Maria Teresa Fonseca, organista titular, faz a visita guiada e toca umas notas para demonstrar “o cuidado posto na arquitectura sonora deste órgão”. Construído em 1785 por “um dos nossos melhores organeiros” da época, António Xavier Machado e Cerveira, o majestoso instrumento entra este ano, pela primeira vez, na rota do “Natal em Lisboa”, a programação que a EGEAC dedica a esta altura especial do ano.

A 7 de Dezembro, o órgão será chamado a dar corpo a um programa com oito peças portuguesas, espanholas e italianas dos séculos XVII, XVIII e XIX e que, no entender de Teresa Fonseca, permitirão perceber a grande variedade de sons que os seus 1764 tubos conseguem produzir. “É um programa diversificado, com peças de grande brilhantismo, mas também com registos mais doces”, comenta.

O concerto, a ser executado por António Duarte (organista titular da Sé) e Daniel Oliveira, inclui, entre outras, uma Sonata para Órgão, de Marcos Portugal, Tres Glosas sobre el Canto Llano de la Immaculada Concepción, de Francisco Correa de Arauxo, Elevazione, de Davide de Bergamo, e ainda um Rondó em Sol Maior para órgão a quatro mãos, de Ramón Ferreñac.

Esta última peça será particularmente desafiante, diz Teresa Fonseca. Isto porque o órgão tem apenas um teclado com cerca de um metro de largura, espaço em que terão de caber ambos os tocadores para executarem a obra em simultâneo. Ter apenas um teclado (e não dois ou mais) é uma característica própria dos órgãos ibéricos, que ainda se diferenciam dos do centro da Europa por não terem pedais e por terem tubos na horizontal.

“Num único teclado é possível fazer efeitos de duplo teclado. Permite solos com a mão direita e com a mão esquerda”, sublinha a organista. Esta especificidade condicionou a produção de peças para órgão em Portugal até muito tarde e, ainda hoje, requer um conhecimento específico para lidar com os instrumentos na hora de os tocar.

Concertos, concertos, concertos

Em 1994, por ocasião da Lisboa Capital Europeia da Cultura, o grande órgão dos Mártires foi alvo de um restauro profundo. Tinha havido outros no século XIX e até no XX, mas foi este que lhe devolveu as características barrocas originais entretanto perdidas, sustenta Teresa Fonseca. Ao subir as escadas que ligam o coro alto ao teclado, encontra-se à esquerda a assinatura do organeiro que fez o restauro, António Simões, e que em 2011, durante uma operação de limpeza, faria uma descoberta surpreendente.
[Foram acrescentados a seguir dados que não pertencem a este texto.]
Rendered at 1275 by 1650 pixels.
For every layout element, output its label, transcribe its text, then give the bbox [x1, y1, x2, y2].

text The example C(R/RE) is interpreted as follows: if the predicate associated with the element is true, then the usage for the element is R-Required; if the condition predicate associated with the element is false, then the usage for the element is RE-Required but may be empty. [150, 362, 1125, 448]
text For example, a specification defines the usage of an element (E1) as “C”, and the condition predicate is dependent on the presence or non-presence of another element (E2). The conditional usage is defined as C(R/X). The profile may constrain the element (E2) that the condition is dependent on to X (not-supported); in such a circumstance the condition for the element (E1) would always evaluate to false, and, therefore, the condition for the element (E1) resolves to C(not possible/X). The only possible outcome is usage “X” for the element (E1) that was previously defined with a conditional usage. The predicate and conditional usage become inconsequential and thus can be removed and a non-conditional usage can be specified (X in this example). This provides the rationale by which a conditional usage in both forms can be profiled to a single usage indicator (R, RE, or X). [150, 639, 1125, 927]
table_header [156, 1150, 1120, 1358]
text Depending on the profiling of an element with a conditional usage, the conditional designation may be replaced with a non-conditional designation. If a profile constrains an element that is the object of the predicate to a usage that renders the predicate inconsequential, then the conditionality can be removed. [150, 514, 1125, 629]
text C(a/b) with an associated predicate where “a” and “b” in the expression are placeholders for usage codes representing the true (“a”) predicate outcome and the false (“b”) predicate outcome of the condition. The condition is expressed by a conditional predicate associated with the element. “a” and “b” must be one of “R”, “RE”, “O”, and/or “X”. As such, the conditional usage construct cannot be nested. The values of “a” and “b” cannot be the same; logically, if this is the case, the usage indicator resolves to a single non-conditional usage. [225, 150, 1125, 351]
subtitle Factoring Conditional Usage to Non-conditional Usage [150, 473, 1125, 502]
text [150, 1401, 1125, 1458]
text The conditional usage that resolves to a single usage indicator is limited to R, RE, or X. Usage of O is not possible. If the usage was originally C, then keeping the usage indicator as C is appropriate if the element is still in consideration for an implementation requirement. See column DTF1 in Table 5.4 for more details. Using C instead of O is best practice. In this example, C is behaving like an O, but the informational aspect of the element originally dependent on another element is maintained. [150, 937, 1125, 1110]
Alguns tubos que se julgavam de origem são mais antigos e podem até ter vindo do órgão da primitiva Basílica dos Mártires.

Até ao Terramoto de 1755, a paróquia tinha sede numa igreja que se localizaria na zona que hoje corresponde, grosso modo, ao Largo das Belas-Artes. Foi a destruição desse templo que originou a sua reconstrução – mas noutro local e, naturalmente, seguindo o gosto arquitectónico da época.

Machado e Cerveira, também filho de um organeiro, teve nos Mártires a sua terceira construção a solo, facto indicado logo por cima do teclado através de uma pequena placa. Teve depois uma carreira intensa, na qual produziu mais de uma centena de órgãos para igrejas de Lisboa, Mafra, Açores e Brasil, entre outros.

A programação do “Natal em Lisboa” dá este ano um grande destaque à música, com inúmeros concertos: São Vicente de Fora, Paços do Concelho, Aeroporto, São Luiz, Convento do Grilo, Igreja de Santo Eugénio e Igreja de São Jorge de Arroios são alguns dos locais que terão programas musicais. Estão ainda previstas actividades na Comunidade Hindu de Portugal, um curso de iniciação à meditação pela União Budista e visitas guiadas ao Centro Ismaili.